Saved entries
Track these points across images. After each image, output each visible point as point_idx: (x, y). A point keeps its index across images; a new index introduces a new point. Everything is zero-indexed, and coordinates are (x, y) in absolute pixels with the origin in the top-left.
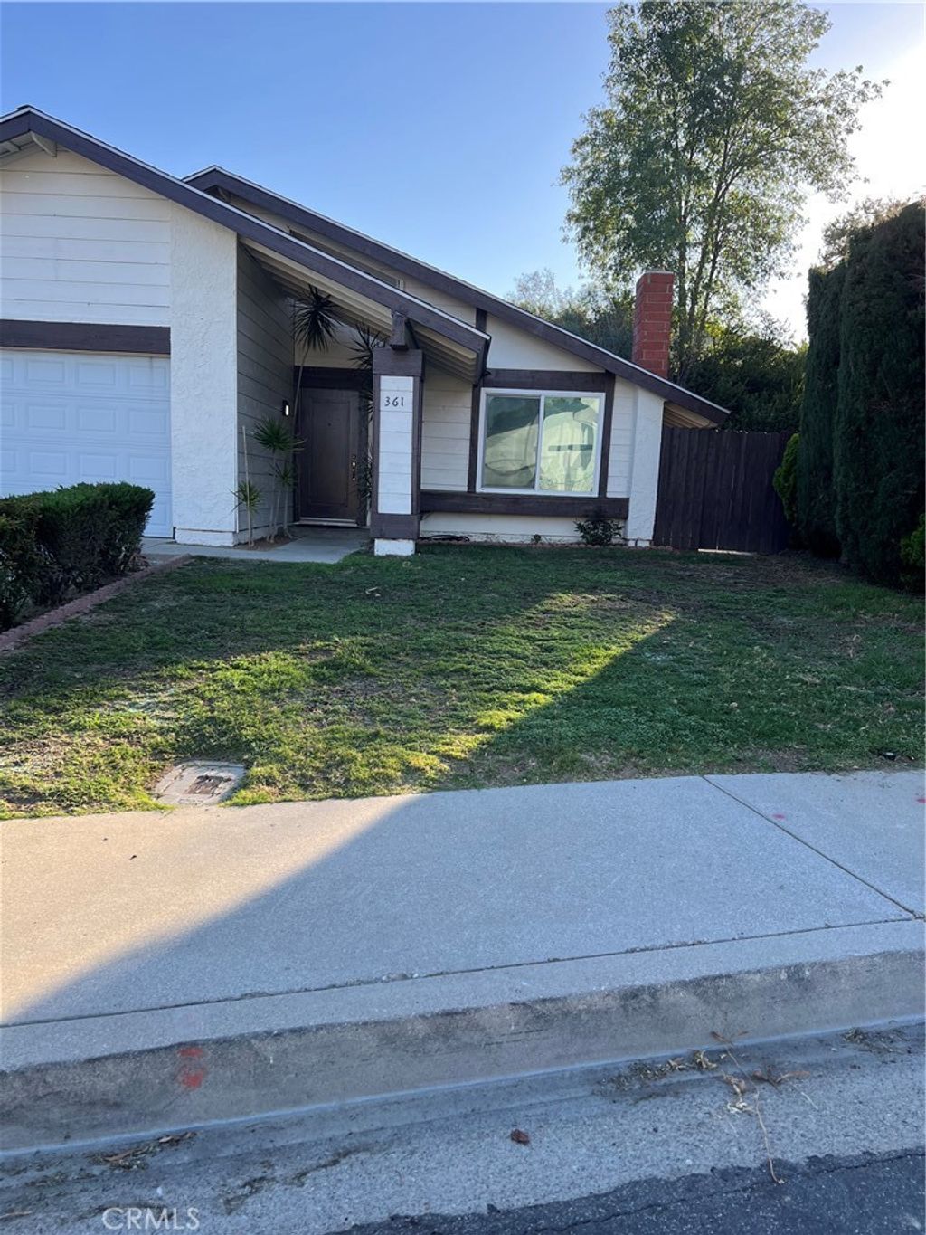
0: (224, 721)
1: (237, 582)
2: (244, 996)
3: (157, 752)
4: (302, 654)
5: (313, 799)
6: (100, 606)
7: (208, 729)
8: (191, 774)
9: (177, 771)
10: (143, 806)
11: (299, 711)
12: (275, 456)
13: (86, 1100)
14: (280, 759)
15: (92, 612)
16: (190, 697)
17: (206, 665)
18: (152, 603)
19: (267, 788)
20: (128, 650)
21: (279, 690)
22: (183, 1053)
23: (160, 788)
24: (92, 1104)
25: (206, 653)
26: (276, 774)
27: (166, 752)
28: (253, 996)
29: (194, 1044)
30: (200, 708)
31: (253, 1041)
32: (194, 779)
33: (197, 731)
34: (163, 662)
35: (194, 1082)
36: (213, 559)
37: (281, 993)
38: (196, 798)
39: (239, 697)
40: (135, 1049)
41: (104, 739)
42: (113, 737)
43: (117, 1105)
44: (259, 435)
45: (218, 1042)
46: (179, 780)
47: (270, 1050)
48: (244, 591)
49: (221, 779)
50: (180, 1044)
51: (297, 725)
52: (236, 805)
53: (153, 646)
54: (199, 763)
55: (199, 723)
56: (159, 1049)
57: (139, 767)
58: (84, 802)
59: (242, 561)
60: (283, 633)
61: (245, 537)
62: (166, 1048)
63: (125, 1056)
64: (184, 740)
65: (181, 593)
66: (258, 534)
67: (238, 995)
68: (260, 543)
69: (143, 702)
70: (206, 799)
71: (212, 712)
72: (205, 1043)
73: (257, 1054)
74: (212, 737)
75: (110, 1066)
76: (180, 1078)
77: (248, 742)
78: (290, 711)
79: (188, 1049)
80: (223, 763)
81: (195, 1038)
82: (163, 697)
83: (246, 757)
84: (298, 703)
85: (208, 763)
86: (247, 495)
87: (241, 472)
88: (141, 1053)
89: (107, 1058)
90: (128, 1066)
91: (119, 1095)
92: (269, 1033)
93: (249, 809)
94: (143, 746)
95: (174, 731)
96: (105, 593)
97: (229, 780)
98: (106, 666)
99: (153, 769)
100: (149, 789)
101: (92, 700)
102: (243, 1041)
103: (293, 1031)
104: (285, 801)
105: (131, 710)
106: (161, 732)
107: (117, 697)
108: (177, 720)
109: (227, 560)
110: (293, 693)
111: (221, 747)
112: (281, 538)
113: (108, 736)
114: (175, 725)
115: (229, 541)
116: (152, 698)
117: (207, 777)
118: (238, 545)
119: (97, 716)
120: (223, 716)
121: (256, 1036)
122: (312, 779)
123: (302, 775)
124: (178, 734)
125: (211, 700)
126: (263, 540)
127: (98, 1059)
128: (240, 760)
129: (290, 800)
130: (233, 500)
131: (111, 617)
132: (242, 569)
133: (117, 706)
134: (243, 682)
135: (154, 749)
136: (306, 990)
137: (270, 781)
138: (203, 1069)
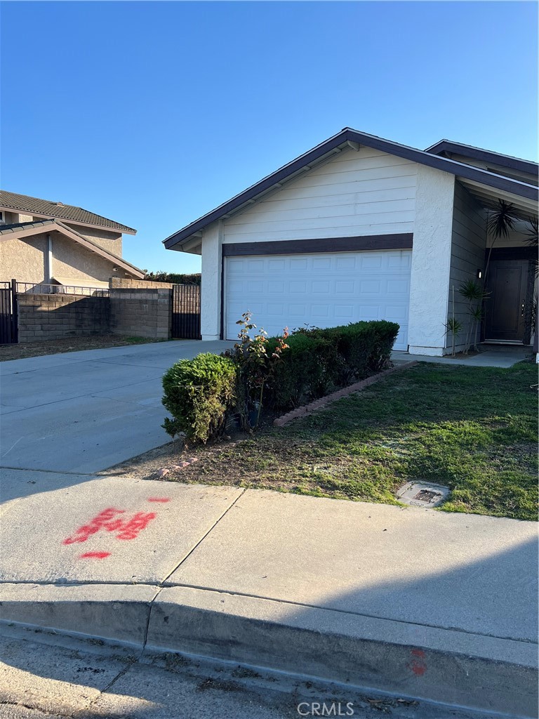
0: (437, 459)
1: (445, 377)
2: (451, 628)
3: (398, 472)
4: (486, 424)
5: (494, 516)
6: (367, 387)
7: (428, 463)
8: (417, 489)
9: (409, 485)
10: (390, 502)
11: (484, 459)
12: (471, 303)
13: (359, 662)
14: (473, 487)
15: (363, 390)
16: (417, 442)
17: (426, 424)
18: (396, 387)
19: (463, 504)
20: (382, 413)
21: (471, 444)
22: (413, 651)
23: (399, 493)
24: (362, 665)
25: (426, 418)
26: (469, 496)
27: (403, 473)
28: (456, 629)
29: (420, 648)
30: (422, 449)
31: (456, 658)
32: (419, 491)
33: (421, 463)
34: (401, 421)
35: (419, 671)
36: (430, 363)
37: (474, 633)
38: (420, 502)
39: (446, 446)
40: (386, 641)
41: (369, 461)
42: (374, 460)
43: (375, 671)
44: (462, 290)
45: (436, 652)
46: (409, 490)
47: (467, 666)
48: (449, 383)
49: (435, 494)
50: (412, 646)
51: (483, 467)
52: (444, 510)
53: (396, 411)
54: (421, 482)
55: (422, 459)
56: (400, 645)
57: (388, 479)
58: (359, 494)
59: (448, 365)
60: (474, 410)
61: (450, 351)
62: (404, 646)
63: (381, 643)
64: (413, 467)
65: (412, 383)
66: (458, 349)
67: (447, 627)
68: (459, 355)
69: (391, 442)
70: (426, 504)
71: (430, 453)
72: (427, 650)
73: (458, 667)
74: (429, 468)
75: (373, 646)
76: (411, 666)
77: (452, 474)
78: (478, 458)
79: (417, 650)
80: (435, 484)
81: (421, 645)
82: (401, 441)
83: (450, 483)
84: (484, 454)
85: (427, 483)
86: (452, 326)
87: (449, 313)
88: (390, 644)
89: (371, 641)
90: (382, 649)
91: (377, 664)
92: (466, 656)
93: (452, 514)
94: (390, 467)
95: (407, 461)
96: (371, 381)
97: (439, 495)
98: (370, 421)
99: (395, 482)
100: (393, 493)
101: (363, 439)
102: (449, 656)
103: (483, 659)
104: (475, 513)
105: (383, 446)
106: (401, 461)
107: (376, 438)
108: (409, 455)
109: (439, 364)
110: (480, 447)
111: (435, 474)
112: (472, 352)
113: (371, 460)
114: (408, 458)
115: (440, 353)
116: (395, 441)
117: (426, 491)
118: (445, 356)
119: (365, 448)
120: (436, 456)
121: (458, 655)
122: (493, 502)
123: (486, 499)
124: (409, 463)
125: (429, 446)
126: (461, 352)
127: (366, 640)
128: (446, 484)
129: (478, 514)
130: (444, 329)
131: (373, 394)
132: (447, 369)
133: (376, 443)
134: (448, 437)
135: (396, 470)
136: (491, 636)
137: (465, 500)
138: (425, 665)
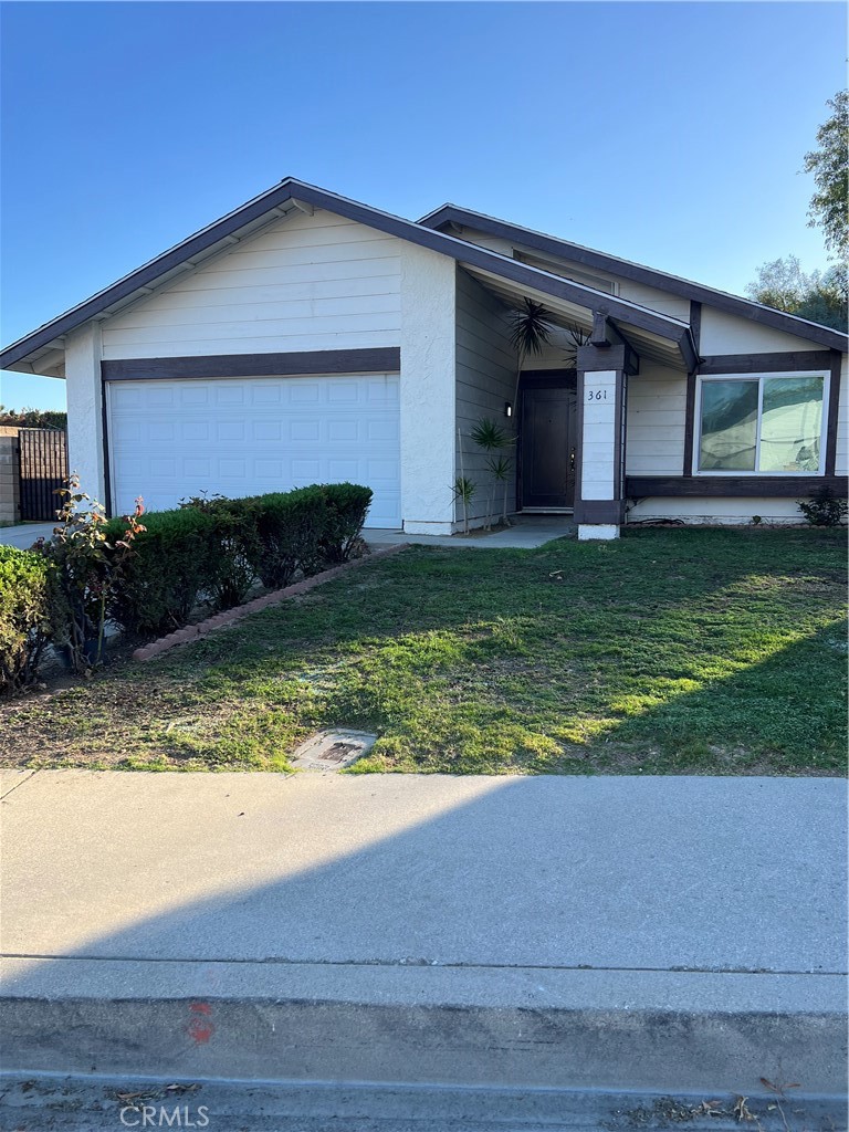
0: (371, 693)
1: (435, 567)
2: (267, 960)
3: (307, 719)
4: (465, 633)
5: (422, 773)
6: (315, 588)
7: (356, 700)
8: (329, 741)
9: (319, 736)
10: (274, 768)
11: (439, 687)
12: (489, 453)
13: (110, 1036)
14: (407, 731)
15: (307, 593)
16: (351, 670)
17: (377, 641)
18: (359, 586)
19: (384, 758)
20: (320, 627)
21: (430, 666)
22: (194, 1006)
23: (298, 752)
24: (116, 1041)
25: (383, 630)
26: (398, 745)
27: (314, 719)
28: (275, 960)
29: (204, 1000)
30: (357, 680)
31: (257, 1006)
32: (331, 745)
33: (346, 701)
34: (342, 638)
35: (203, 1036)
36: (426, 546)
37: (301, 962)
38: (324, 763)
39: (393, 671)
40: (154, 996)
41: (268, 705)
42: (276, 704)
43: (136, 1047)
44: (475, 435)
45: (226, 1002)
46: (321, 742)
47: (272, 1016)
48: (437, 574)
49: (352, 747)
50: (193, 998)
51: (433, 700)
52: (351, 772)
53: (341, 623)
54: (340, 731)
55: (350, 694)
56: (174, 1000)
57: (286, 732)
58: (228, 761)
59: (452, 548)
60: (455, 613)
61: (462, 527)
62: (179, 1000)
63: (145, 1001)
64: (332, 708)
65: (386, 577)
66: (473, 524)
67: (262, 958)
68: (475, 532)
69: (312, 673)
70: (332, 764)
71: (364, 684)
72: (215, 1000)
73: (260, 1020)
74: (356, 708)
75: (131, 1009)
76: (191, 1031)
77: (385, 714)
78: (432, 686)
79: (199, 1003)
80: (360, 732)
81: (207, 994)
82: (331, 669)
83: (380, 728)
84: (443, 679)
85: (347, 731)
86: (463, 489)
87: (457, 469)
88: (159, 1001)
89: (128, 1001)
90: (146, 1011)
91: (138, 1036)
92: (272, 1000)
93: (361, 778)
94: (296, 713)
95: (327, 699)
96: (322, 578)
97: (359, 748)
98: (298, 641)
99: (298, 734)
100: (289, 752)
101: (272, 671)
102: (248, 1004)
103: (295, 1002)
104: (395, 772)
105: (301, 680)
106: (316, 700)
107: (294, 668)
108: (333, 690)
109: (438, 547)
110: (442, 669)
111: (362, 717)
112: (499, 526)
113: (271, 703)
114: (329, 695)
115: (447, 530)
116: (322, 669)
117: (342, 745)
118: (456, 534)
119: (262, 688)
120: (371, 689)
121: (261, 1001)
122: (429, 752)
123: (421, 749)
124: (328, 704)
125: (369, 673)
126: (481, 528)
127: (122, 1001)
128: (375, 730)
129: (400, 772)
130: (451, 494)
131: (320, 598)
132: (447, 555)
133: (291, 676)
134: (399, 658)
135: (304, 716)
136: (325, 962)
137: (389, 752)
138: (211, 1025)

TRY IT — From the records above, print only the lines between the one holding "65: (181, 593)" and the one holding "85: (208, 763)", inclusive, exactly as they stand.

RESPONSE TO THE TASK —
65: (181, 593)
66: (258, 534)
67: (238, 995)
68: (260, 543)
69: (143, 702)
70: (206, 799)
71: (212, 712)
72: (205, 1043)
73: (257, 1054)
74: (212, 737)
75: (110, 1066)
76: (180, 1078)
77: (248, 742)
78: (290, 711)
79: (188, 1049)
80: (223, 763)
81: (195, 1038)
82: (163, 697)
83: (246, 757)
84: (298, 703)
85: (208, 763)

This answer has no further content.